Chevron earlier this month said its fourth-quarter profit would be "notably higher" than the previous quarter's as a $1.4 billion gain from an upstream asset exchange in Australia and West Texas oil field acquisitions would contribute to increased oil and gas production. But the company also warned it would pay up to $400 million in potential accruals related to income taxes, pension settlements and environmental matters during the quarter.
Chevron, the second-largest U.S. oil company by market value after Exxon Mobil Corp., also said Thursday it will consolidate its supply and trading functions into a single group within its gas and midstream business, effective June 1. The downstream organization currently oversees the company's trading operations for crude oil and refined products, while the company's gas and midstream business was responsible for Chevron's natural gas and liquefied natural gas trading operations.
Chevron reported a profit of $7.25 billion, or $3.70 a share, up from $5.12 billion, or $2.58 a share, a year earlier.
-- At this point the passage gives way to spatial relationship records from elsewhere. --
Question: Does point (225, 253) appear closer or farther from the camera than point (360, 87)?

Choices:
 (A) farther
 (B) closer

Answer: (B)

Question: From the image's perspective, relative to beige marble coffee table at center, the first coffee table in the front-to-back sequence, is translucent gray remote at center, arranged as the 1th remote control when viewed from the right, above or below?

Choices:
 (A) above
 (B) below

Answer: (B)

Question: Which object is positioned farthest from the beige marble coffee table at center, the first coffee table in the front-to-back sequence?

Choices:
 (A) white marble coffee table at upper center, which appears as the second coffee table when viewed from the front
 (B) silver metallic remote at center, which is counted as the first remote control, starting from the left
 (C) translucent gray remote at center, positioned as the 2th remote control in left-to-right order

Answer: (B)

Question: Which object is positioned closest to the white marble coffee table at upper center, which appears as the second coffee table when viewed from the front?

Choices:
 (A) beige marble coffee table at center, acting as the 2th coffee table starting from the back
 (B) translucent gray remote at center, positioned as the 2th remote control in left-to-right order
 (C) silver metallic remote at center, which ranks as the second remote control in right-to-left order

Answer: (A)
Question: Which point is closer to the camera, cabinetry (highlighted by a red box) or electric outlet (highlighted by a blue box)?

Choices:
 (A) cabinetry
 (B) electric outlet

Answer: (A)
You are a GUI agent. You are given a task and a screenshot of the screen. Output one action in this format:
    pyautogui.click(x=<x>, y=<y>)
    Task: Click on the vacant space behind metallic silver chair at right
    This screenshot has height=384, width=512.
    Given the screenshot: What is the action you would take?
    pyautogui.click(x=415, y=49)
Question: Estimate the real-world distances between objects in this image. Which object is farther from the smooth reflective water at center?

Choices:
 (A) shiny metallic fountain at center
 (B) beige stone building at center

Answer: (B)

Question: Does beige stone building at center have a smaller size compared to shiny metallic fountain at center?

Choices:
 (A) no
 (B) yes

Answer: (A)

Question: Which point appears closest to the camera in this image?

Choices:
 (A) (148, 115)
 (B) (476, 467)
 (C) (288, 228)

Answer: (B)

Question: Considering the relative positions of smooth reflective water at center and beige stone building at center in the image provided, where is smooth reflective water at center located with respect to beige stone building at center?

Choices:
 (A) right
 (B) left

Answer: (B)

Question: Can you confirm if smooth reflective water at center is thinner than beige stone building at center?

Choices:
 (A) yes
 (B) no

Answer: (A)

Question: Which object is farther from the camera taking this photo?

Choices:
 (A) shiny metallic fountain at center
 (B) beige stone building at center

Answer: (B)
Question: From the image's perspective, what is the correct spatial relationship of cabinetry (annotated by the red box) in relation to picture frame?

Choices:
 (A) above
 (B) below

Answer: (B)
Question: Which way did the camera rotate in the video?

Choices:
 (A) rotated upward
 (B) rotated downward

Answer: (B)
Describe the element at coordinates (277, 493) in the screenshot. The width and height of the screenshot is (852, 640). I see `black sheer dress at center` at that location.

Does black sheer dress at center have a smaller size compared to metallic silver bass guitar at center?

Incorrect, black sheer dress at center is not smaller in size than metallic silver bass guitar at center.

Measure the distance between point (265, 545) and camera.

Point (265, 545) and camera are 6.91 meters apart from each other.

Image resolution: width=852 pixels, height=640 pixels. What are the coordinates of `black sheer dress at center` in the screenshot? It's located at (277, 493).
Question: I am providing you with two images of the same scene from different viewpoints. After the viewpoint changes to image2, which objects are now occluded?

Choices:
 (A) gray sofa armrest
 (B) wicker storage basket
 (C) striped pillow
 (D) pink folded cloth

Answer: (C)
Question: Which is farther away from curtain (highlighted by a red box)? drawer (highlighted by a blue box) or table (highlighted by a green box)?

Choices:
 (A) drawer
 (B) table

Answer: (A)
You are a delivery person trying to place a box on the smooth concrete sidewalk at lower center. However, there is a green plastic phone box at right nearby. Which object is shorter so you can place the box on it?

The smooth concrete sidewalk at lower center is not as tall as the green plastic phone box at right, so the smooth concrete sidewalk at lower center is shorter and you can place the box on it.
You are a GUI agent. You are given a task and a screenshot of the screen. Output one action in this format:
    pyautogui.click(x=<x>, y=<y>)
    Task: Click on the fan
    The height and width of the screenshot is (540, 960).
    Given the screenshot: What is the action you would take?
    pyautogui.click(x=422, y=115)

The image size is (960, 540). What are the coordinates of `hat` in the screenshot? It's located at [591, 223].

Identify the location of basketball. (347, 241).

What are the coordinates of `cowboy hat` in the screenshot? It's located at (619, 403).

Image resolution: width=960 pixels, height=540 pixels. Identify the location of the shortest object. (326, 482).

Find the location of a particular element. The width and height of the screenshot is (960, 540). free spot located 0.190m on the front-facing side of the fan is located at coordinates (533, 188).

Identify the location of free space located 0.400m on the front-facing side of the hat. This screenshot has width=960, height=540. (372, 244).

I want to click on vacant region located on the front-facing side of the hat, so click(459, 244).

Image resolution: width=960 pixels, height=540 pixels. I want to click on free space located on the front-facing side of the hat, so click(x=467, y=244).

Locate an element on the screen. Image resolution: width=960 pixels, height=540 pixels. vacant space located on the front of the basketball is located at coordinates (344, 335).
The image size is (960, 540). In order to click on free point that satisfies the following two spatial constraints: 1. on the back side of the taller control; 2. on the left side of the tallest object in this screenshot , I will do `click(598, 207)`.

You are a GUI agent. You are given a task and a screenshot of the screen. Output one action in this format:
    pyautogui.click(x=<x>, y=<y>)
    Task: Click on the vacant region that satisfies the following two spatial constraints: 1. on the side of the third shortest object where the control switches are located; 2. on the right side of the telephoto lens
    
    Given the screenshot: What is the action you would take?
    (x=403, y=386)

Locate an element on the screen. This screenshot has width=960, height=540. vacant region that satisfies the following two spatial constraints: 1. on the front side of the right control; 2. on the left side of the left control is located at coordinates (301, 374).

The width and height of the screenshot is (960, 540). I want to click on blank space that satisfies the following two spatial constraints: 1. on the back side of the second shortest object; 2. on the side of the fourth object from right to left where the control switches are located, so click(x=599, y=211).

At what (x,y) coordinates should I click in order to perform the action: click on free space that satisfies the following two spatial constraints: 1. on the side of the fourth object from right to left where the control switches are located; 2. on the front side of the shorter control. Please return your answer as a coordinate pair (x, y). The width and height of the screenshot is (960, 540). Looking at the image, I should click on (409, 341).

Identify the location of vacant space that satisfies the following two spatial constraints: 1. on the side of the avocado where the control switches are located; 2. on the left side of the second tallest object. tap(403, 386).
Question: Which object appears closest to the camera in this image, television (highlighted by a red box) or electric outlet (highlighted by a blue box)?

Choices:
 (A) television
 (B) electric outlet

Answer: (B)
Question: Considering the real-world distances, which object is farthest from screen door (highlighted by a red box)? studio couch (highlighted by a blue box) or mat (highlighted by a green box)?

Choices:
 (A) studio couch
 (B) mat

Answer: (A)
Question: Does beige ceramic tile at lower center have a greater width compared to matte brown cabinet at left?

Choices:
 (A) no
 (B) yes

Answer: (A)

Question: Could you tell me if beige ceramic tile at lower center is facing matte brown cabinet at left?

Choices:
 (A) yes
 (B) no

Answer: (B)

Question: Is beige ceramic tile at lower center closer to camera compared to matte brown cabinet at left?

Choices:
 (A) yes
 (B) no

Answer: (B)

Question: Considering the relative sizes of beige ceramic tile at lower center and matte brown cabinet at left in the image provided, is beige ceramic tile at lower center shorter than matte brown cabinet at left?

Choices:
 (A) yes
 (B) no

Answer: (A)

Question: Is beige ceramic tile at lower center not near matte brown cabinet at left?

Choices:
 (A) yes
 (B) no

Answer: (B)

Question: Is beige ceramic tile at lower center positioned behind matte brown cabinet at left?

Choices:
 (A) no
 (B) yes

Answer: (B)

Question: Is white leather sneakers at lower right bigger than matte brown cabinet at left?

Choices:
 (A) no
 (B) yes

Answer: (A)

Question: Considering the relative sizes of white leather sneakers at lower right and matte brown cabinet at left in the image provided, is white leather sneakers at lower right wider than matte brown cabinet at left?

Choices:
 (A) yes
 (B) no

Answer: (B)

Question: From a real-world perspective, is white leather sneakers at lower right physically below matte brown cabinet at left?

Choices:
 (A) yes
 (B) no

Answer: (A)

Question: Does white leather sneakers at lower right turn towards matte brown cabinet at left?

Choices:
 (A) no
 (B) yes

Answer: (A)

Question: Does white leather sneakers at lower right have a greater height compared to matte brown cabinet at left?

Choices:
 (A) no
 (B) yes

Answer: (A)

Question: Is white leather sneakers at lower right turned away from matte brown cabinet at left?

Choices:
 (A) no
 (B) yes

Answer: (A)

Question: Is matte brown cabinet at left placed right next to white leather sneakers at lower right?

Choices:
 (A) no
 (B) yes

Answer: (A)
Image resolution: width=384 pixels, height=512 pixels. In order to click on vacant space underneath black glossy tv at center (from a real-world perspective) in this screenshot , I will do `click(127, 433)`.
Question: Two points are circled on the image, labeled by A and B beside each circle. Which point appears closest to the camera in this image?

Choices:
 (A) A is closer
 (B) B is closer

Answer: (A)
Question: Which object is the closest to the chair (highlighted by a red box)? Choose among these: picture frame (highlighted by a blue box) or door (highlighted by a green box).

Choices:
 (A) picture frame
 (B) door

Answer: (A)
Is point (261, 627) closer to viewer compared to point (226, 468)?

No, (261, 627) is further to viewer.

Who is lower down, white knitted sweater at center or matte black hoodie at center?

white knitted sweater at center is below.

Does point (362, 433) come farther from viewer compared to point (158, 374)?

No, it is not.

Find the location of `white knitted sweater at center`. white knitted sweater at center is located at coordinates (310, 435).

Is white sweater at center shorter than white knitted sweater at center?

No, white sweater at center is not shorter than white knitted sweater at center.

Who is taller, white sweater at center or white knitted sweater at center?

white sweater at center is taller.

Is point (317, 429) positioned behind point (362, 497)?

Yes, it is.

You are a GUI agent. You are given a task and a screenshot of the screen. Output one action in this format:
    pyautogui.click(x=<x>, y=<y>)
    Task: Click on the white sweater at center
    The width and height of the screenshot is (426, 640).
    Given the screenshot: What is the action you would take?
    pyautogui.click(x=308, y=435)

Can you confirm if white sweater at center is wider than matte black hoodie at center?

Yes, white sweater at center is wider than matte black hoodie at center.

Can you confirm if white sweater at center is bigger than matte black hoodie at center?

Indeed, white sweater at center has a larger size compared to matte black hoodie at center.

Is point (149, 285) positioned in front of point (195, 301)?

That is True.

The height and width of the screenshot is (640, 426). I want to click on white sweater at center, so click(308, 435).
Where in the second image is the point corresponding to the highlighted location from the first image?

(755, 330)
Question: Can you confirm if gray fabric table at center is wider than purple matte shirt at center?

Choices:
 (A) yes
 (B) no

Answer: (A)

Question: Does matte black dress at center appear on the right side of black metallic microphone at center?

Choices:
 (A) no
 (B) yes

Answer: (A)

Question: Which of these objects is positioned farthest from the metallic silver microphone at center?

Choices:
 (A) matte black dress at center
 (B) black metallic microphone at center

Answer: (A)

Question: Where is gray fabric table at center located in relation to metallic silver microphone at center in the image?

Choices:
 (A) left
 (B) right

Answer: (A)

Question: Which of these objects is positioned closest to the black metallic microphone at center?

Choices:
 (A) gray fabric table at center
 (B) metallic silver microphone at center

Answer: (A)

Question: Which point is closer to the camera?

Revenue rose 1% to $60.55 billion.
Analysts polled by Thomson Reuters had most recently forecast earnings of $3.03 a share on revenue of $68.64 billion.
Operating margin improved to 19.8% from 16.6%.
Exploration-and-production earnings rose 20% to $6.86 billion as total oil-equivalent production increased 1.1% to 2.67 million barrels per day.
The refining, marketing and chemical operations, known as the downstream segment, swung to a profit of $925 million from a year-earlier loss of $61 million.